Alte DNA soll Antwort geben

Beide Gruppen - die von der Iberischen Halbinsel bis weit über unseren Raum hinaus verbreitete Glockenbecherkultur und die von Russland bis Frankreich verbreitete schnurkeramische Kultur - lebten in der späten Jungsteinzeit komplett nebeneinander. Doch das jetzt unweit der Magdeburger Straße entdeckte, aus dem Zeitraum von 2 800 bis 2 200 vor Christus stammende Grab gibt nun Hinweise auf eine Vermischung. Dass es Beigaben beider Kulturen enthält, "zeigt uns, dass sie einander bewusst wahrgenommen haben und dass es eine Verbindung gegeben hat", so Judith Blödorn. "Das wirft interessante Fragen auf", sagt Projektleiterin Dr. Susanne Friederich. "Ist es ein Glockenbecher, der bei den Schnurkeramikern Fuß fassen konnte, oder umgekehrt?" Eine Frage, die nun mit Hilfe von alter DNA, welche aus dem Zahnmaterial entnommen wird, geklärt werden soll.

Mehr als 2 000 Befunde haben die zeitweilig bis zu 50 Mitarbeiter des Grabungsteams bei den Untersuchungen, die seit Oktober vergangenen Jahres liefen und deren Ergebnisse gestern Nachmittag vorgestellt wurden, aufgedeckt, dokumentiert und ausgegraben. Zunächst, so Dr. Susanne Friederich, war die sieben Kilometer lange Trasse, welche über seit jeher intensiv genutzten alten Siedlungsgrund führt, auf Qualität und Quantität der archäologischen Fundstellen untersucht worden. In zwei ausgedehnten Bereichen wurden dann flächendeckende Dokumentationen durchgeführt.

Entdeckt wurden Befunde aus der Zeit von 4 000 vor bis 500 nach Christus, darunter Grubenhäuser, Brunnen, Abfallgruben, Koch- und Vorratsgruben und auch rund zehn Bestattungen. Darunter ist beispielsweise eine aus dem Zeitraum Ende Jungstein- / Übergang Bronzezeit, in welcher der Tote nicht wie üblich in Schlafhaltung auf der Seite, sondern auf dem Rücken liegend, die Arme auf den Bauch gelegt, bestattet wurde. Verfärbungen im Erdreich verweisen darauf, dass es einen Einbau aus Holz um den oder die Tote herum gegeben hat, erläutert Judith Blödorn.

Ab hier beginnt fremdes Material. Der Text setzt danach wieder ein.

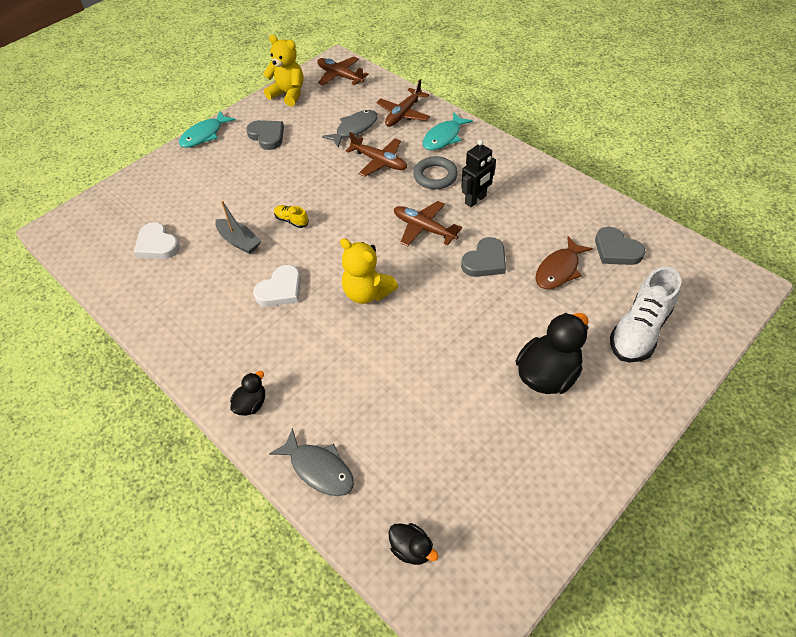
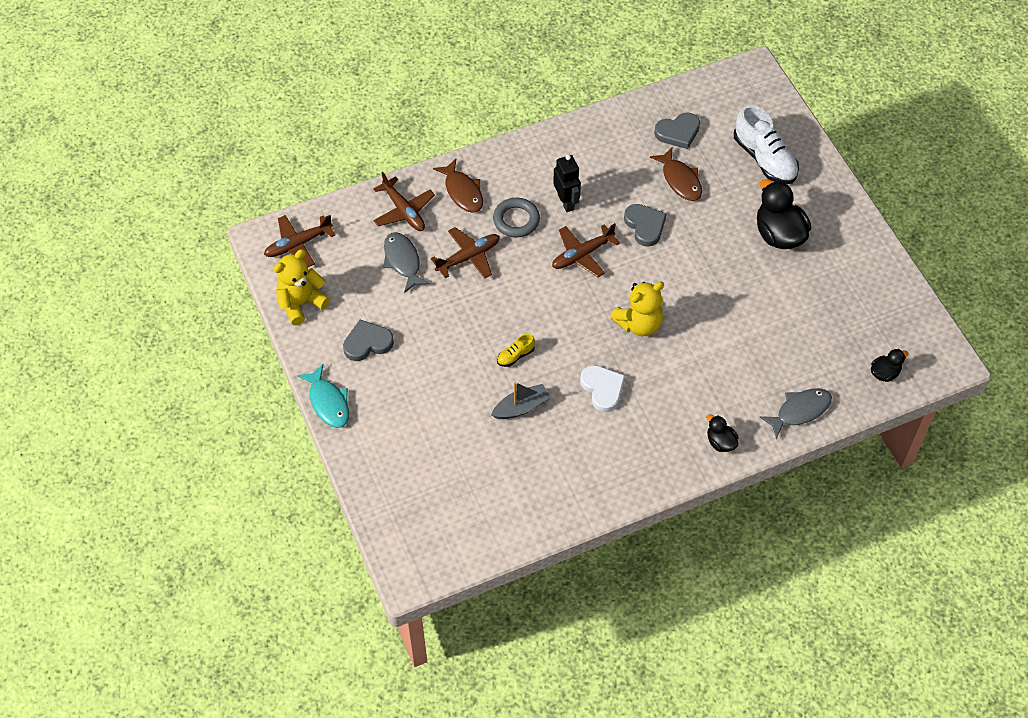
camera: 70 degrees left, 5 degrees up
white heart [134,222,180,259] -> none
turquoise fish [423,112,473,150] -> brown fish [433,159,483,213]

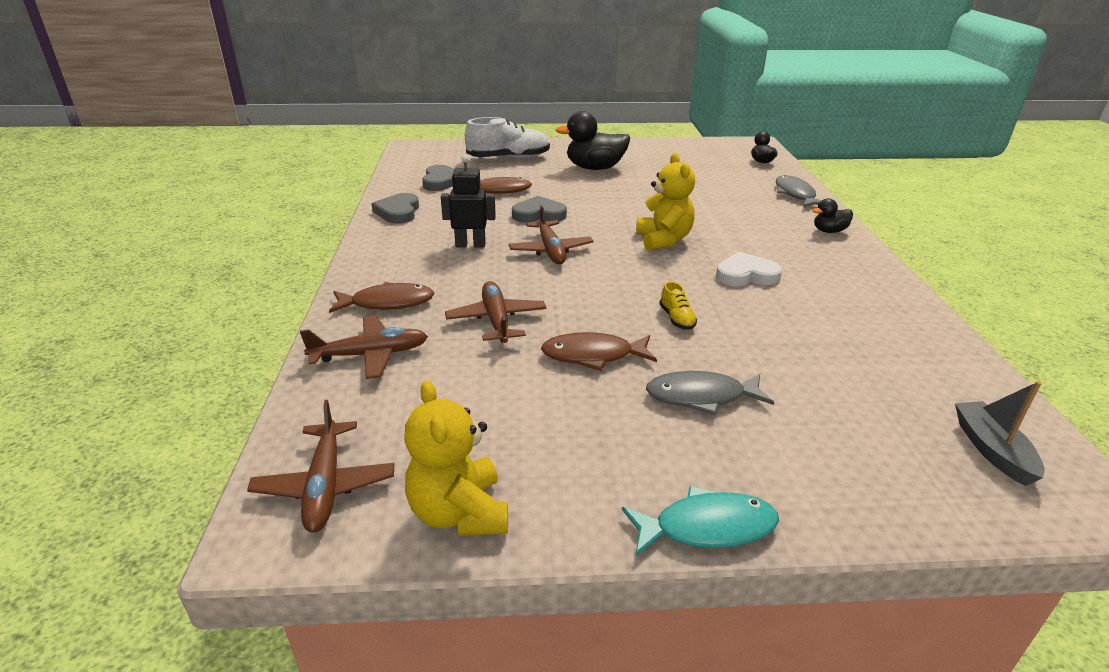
camera: 70 degrees left, 25 degrees down
grey heart [343,320,394,361] -> grey heart moved to [372,193,419,224]
grey fish [383,232,430,293] -> grey fish moved to [646,371,774,415]
grey boat [491,382,551,419] -> grey boat moved to [955,381,1045,486]
grey ring [493,198,540,237] -> none
none -> brown fish [541,332,657,371]

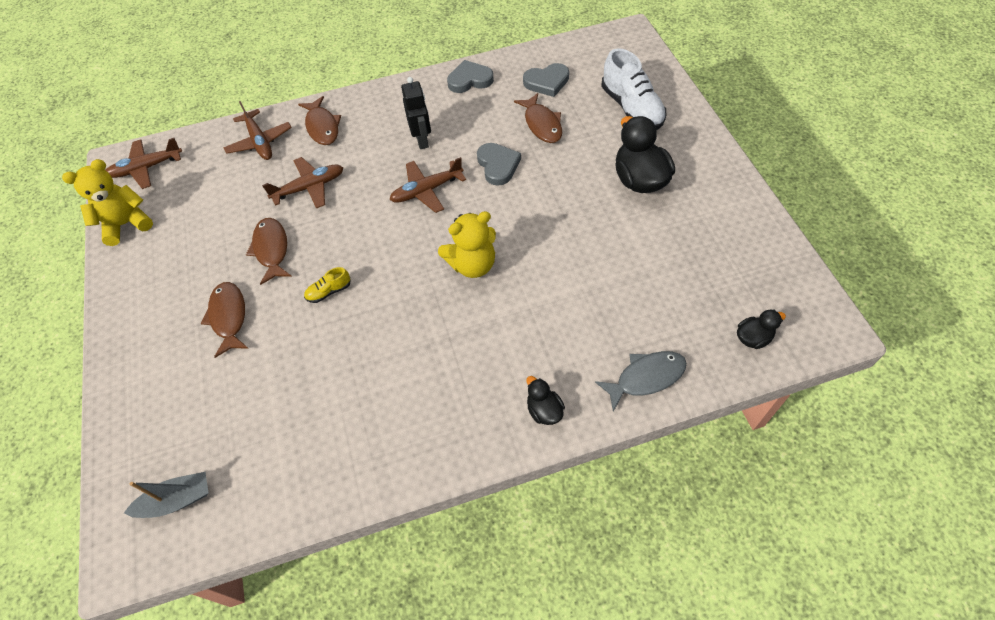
camera: 80 degrees right, 25 degrees up
turquoise fish [622,486,779,556] -> none
grey fish [646,371,774,415] -> brown fish [201,282,249,358]
white heart [716,251,782,286] -> none

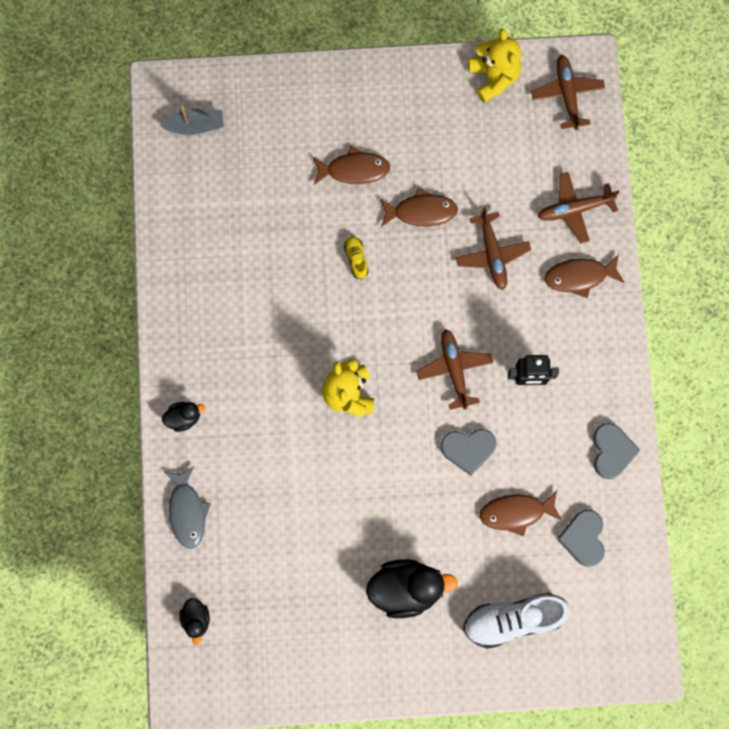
camera: 100 degrees right, 20 degrees up
grey boat [124,472,209,518] -> grey boat turned 90 degrees counterclockwise [160,105,224,135]

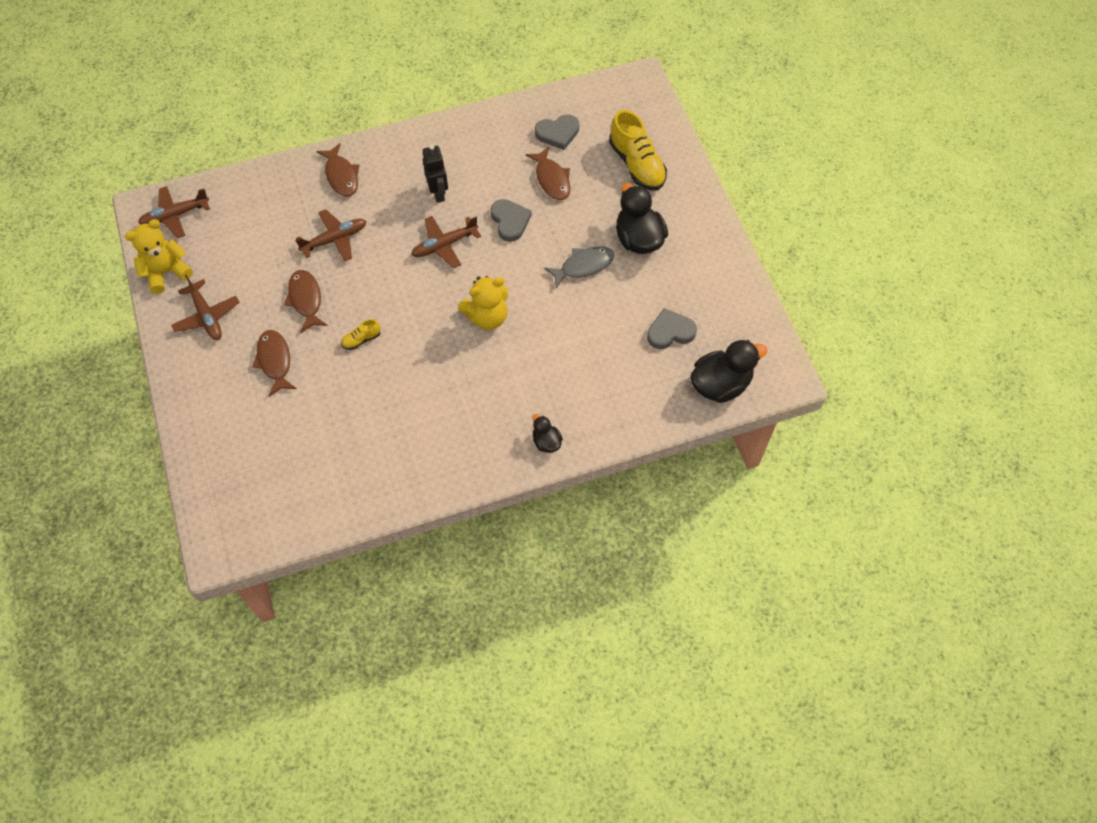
camera: 105 degrees left, 15 degrees down
grey boat [160,105,224,135] -> none
grey fish [165,466,211,549] -> grey fish moved to [544,246,614,289]
black duck [179,598,210,645] -> black duck [690,340,767,403], size x1.93
white shoe [463,593,570,649] -> yellow shoe [609,110,667,190]
brown plane [538,172,619,243] -> brown plane moved to [171,275,239,340]
grey heart [593,423,640,479] -> grey heart moved to [647,308,697,349]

Zu den zahlreichen Fundstücken auf den Grabungsflächen, die eine intensive Besiedlung und Nutzung des Areals beweisen, gehören auch viele Gefäße aus der Bronzezeit.

Fundmagazin öffnet die Türen

Bis Ende April sollen die Grabungen abgeschlossen sein; dann wird die Trasse an die Baufirma übergeben. Beendet ist die Arbeit der Archäologen aber noch nicht. In den kommenden Wochen werden die Fundstücke noch genauer untersucht, inventarisiert und gereinigt. Und das erfolgt vor Ort: im Quedlinburger Wipertihof, wo ein Fundmagazin eingerichtet wurde. Das wird sich künftig auch regelmäßig für alle Quedlinburger und anderen Interessenten öffnen: Ab dem 5. Mai, immer mittwochs von 11 bis 12 Uhr, werden Fundstücke gezeigt und informieren Judith Blödorn und ihr Team über die neuesten Ergebnisse, kündigte Dr. Susanne Friederich an.